Short problem: Retype every line of the material below word for word, omitting the pictures.

Records taken from a data source
-- -- --
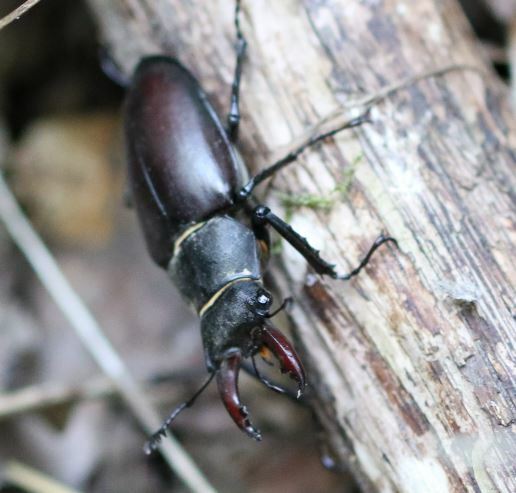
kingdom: Animalia
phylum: Arthropoda
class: Insecta
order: Coleoptera
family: Lucanidae
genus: Lucanus
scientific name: Lucanus cervus
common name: Stag beetle
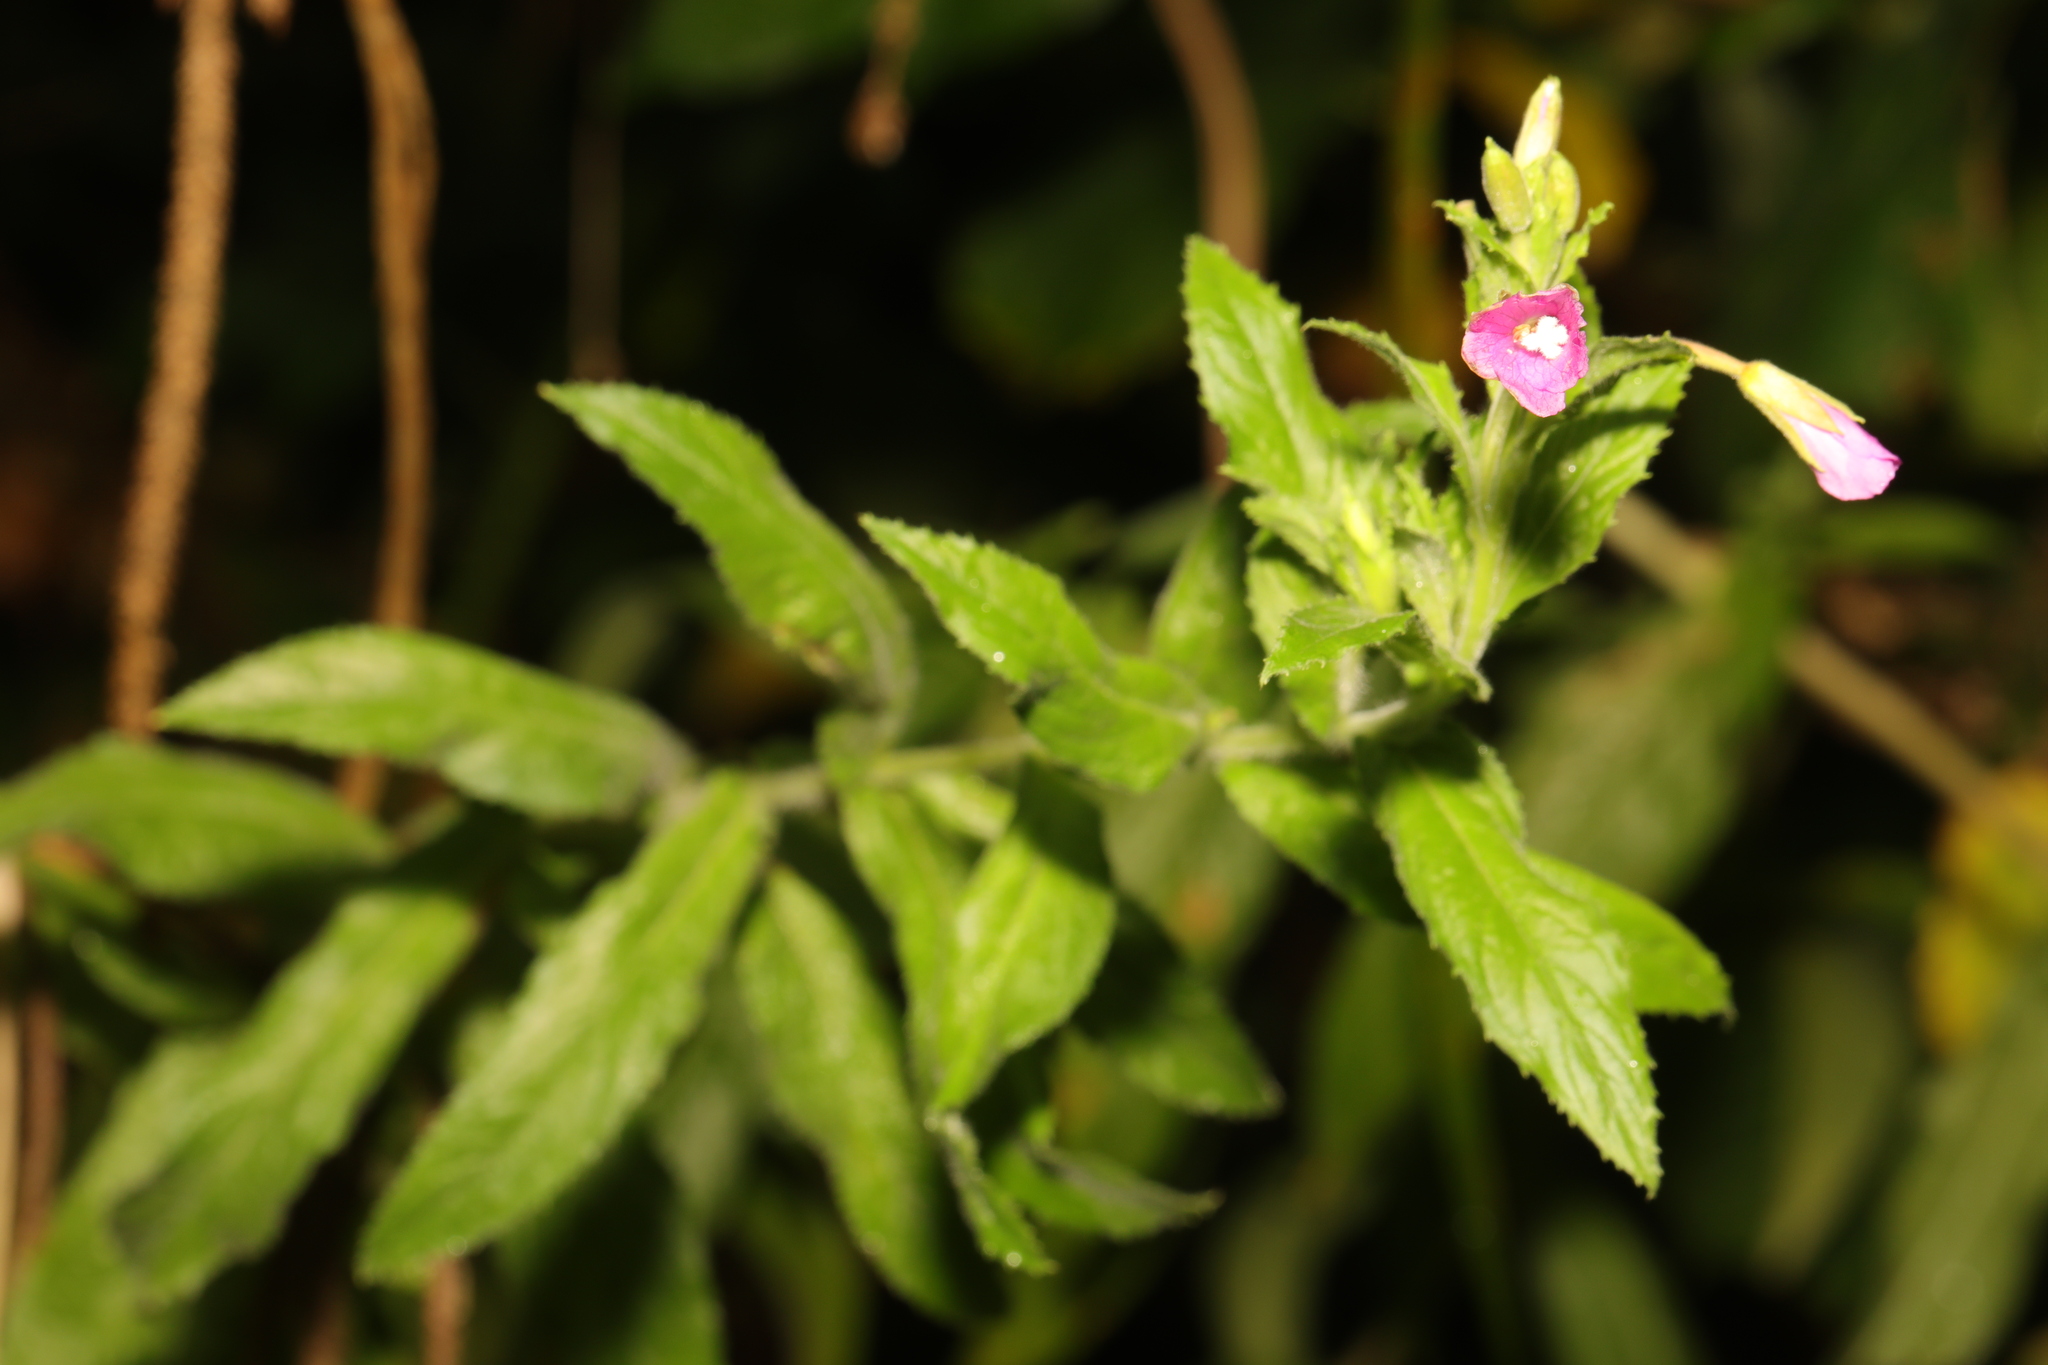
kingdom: Plantae
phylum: Tracheophyta
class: Magnoliopsida
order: Myrtales
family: Onagraceae
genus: Epilobium
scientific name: Epilobium hirsutum
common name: Great willowherb
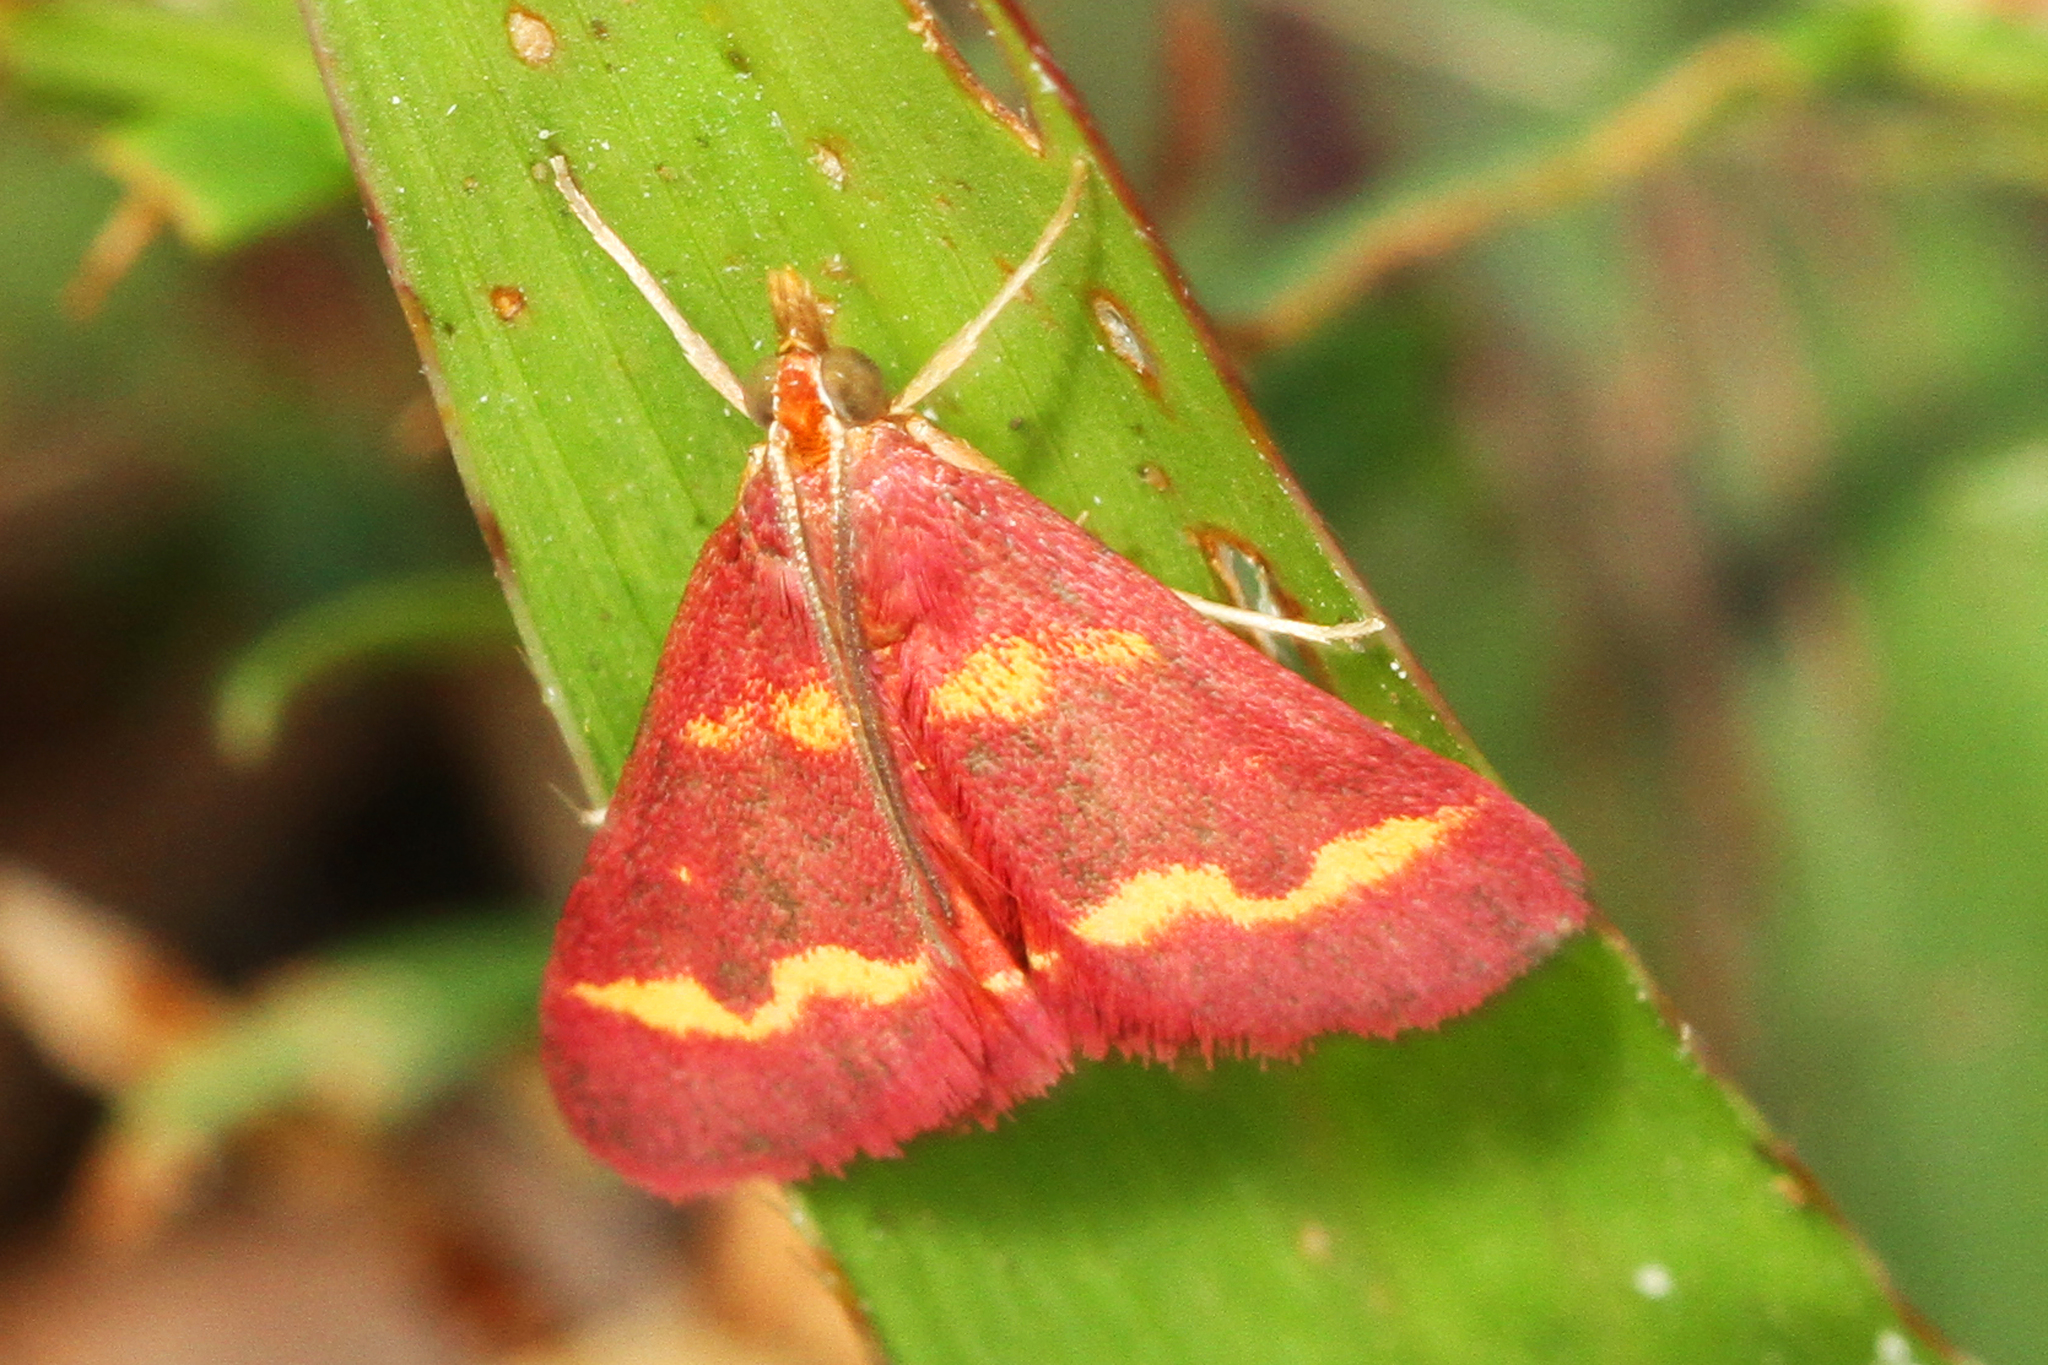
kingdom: Animalia
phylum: Arthropoda
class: Insecta
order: Lepidoptera
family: Crambidae
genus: Pyrausta
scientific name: Pyrausta tyralis
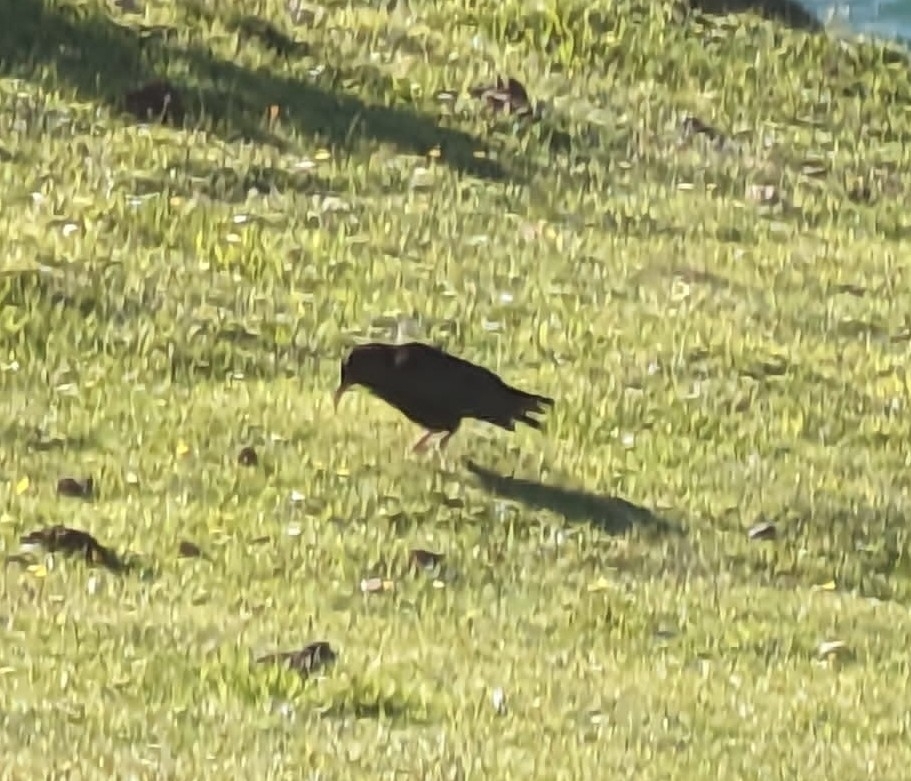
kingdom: Animalia
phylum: Chordata
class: Aves
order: Passeriformes
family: Corvidae
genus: Pyrrhocorax
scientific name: Pyrrhocorax pyrrhocorax
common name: Red-billed chough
-- -- --
Output below:
kingdom: Animalia
phylum: Arthropoda
class: Insecta
order: Coleoptera
family: Lucanidae
genus: Lucanus
scientific name: Lucanus cervus
common name: Stag beetle
kingdom: Plantae
phylum: Tracheophyta
class: Magnoliopsida
order: Myrtales
family: Onagraceae
genus: Epilobium
scientific name: Epilobium hirsutum
common name: Great willowherb
kingdom: Animalia
phylum: Arthropoda
class: Insecta
order: Lepidoptera
family: Crambidae
genus: Pyrausta
scientific name: Pyrausta tyralis
kingdom: Animalia
phylum: Chordata
class: Aves
order: Passeriformes
family: Corvidae
genus: Pyrrhocorax
scientific name: Pyrrhocorax pyrrhocorax
common name: Red-billed chough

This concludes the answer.